In her email, Plunkett invited the governor to participate in the Wesleyan board meeting, at which a vote on closure was planned. The governor’s office didn’t respond to The Gazette’s question about whether Reynolds participated.
And four days after the trustees voted March 28, the Mount Pleasant campus announced plans to close at semester end on May 31 — wrapping its historic tenure as Iowa’s second-oldest university, older than the state itself, having opened in 1842.
Reynolds that day issued a statement explaining her office had not received the Wesleyan request until Feb. 3 and decided committing $12 million in federal American Rescue Plan Act funds was neither a proper nor smart use of the money — not wanting “to spend one-time federal dollars on ongoing expenses.”

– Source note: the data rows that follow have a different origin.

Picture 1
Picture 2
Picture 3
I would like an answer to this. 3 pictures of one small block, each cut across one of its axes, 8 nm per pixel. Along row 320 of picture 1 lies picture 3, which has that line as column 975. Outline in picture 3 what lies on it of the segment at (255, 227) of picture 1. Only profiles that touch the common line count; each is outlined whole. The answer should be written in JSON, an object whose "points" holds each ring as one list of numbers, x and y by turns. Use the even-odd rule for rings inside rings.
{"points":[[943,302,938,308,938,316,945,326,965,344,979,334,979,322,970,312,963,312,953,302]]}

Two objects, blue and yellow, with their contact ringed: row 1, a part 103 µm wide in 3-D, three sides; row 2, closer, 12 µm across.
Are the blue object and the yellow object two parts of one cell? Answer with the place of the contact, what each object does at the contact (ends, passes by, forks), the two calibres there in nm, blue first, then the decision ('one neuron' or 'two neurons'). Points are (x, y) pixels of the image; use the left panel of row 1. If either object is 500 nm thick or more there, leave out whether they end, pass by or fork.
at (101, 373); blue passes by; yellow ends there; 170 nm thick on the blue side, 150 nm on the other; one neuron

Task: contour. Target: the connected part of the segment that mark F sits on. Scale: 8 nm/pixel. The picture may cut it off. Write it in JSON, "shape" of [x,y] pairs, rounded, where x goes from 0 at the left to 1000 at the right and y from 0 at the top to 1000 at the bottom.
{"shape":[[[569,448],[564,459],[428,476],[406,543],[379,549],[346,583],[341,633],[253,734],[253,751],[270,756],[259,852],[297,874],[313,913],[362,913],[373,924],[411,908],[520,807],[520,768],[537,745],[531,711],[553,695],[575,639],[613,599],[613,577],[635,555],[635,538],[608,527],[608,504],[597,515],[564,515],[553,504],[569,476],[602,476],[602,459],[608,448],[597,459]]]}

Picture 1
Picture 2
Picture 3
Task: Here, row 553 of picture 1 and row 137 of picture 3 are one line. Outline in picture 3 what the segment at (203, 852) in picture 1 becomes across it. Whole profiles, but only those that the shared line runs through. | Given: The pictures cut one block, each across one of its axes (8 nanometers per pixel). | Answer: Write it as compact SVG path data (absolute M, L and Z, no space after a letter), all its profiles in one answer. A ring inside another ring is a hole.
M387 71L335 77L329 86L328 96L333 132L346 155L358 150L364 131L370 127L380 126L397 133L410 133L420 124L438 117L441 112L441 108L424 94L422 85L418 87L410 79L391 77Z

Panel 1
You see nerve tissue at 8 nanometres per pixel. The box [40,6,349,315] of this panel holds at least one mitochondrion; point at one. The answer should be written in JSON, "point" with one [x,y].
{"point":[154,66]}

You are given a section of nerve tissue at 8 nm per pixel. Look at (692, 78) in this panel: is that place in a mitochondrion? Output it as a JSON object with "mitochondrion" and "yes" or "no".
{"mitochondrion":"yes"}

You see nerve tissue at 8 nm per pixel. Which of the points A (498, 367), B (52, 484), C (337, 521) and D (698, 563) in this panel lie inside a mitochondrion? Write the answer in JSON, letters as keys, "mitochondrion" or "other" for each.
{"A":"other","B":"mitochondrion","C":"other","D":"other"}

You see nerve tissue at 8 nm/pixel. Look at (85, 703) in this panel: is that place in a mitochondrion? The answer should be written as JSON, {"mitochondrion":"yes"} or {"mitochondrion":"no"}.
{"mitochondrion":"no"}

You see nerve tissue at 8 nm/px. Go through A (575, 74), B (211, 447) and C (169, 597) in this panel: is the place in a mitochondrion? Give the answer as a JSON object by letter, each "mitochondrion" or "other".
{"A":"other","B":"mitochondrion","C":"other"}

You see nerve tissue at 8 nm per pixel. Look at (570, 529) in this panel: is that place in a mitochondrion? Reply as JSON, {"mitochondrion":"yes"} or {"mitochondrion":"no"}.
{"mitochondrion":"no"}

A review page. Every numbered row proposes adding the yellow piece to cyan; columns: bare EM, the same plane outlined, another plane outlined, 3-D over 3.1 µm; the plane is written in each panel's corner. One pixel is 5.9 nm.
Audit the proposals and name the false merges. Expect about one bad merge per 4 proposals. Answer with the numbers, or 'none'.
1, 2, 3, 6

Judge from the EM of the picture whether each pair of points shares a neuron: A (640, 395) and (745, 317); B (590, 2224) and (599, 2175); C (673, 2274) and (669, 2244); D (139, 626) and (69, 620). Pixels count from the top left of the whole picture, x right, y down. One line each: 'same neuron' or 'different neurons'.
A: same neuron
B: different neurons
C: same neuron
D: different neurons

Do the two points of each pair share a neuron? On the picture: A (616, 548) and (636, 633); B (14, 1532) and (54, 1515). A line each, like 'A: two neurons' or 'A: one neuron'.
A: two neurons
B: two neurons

“My thoughts are with the students, faculty, and staff who are stunned by this announcement, and the people of Mount Pleasant who have long revered the university as a pillar of their community,” Reynolds said in her statement. “The state is committed to supporting them during this time of transition.”
In making its $12 million request Feb. 3, Iowa Wesleyan joined three other small and private Iowa institutions — Graceland University in Lamoni, Upper Iowa University in Fayette and William Penn University in Oskaloosa — in a combined $48 million ask. The governor’s office hasn’t yet decided whether to provide the other institutions the $12 million they’re each seeking, a spokesman said.
$15 million need
Plunkett received an answer on its funding request faster than the other campuses because she pressed the governor’s office for a swift response in a separate follow-up Feb. 17. In that message, Plunkett said Wesleyan actually needed $15 million to stay open through 2026 but recognized “we have an obligation to raise a portion of the funds on our own.”
She broke down Wesleyan’s needs into four key components: partnerships, enrollment growth, student success and retention and educating non-traditional students.
Operating expenses associated with Wesleyan’s 2021 partnership with Southeastern Community College — plus a new economic development director earning $125,000 a year — was expected to cost $1.4 million between June 2023 and May 2026.
Enrollment growth and related efforts account for the largest chunk of the expenses — at $9.3 million over three years, including an agreement with a “recruiting partner that provides critical marketing and recruiting support within Iowa and out of state.”
Wesleyan, which signed that deal in June 2022, had planned to formalize four “schools” within the university: a School of Health Sciences (nursing); School of Education; School of Business (including agribusiness); and School of Humanities. Deans for those schools, expected to cost $1.8 million over three years, would have been responsible for promoting their programs to high schools and community colleges, Plunkett said.
Student success initiatives were to cost $2.8 million over three years, as Iowa Wesleyan has a student population that’s 51 percent ethnically diverse.
And non-traditional student education was expected to cost $1.5 million, including staffing to meet the needs of 130 international students from 40 countries.
“Many of our international students are nursing, teaching, and business students,” Plunkett said, warning Wesleyan’s closure risks further depraving those sectors across the region.
“We know from our conversations with regional health care providers and school systems that the shortage of nurses and teachers is particularly critical,” according to the Feb. 17 letter.
Vanessa Miller covers higher education for The Gazette.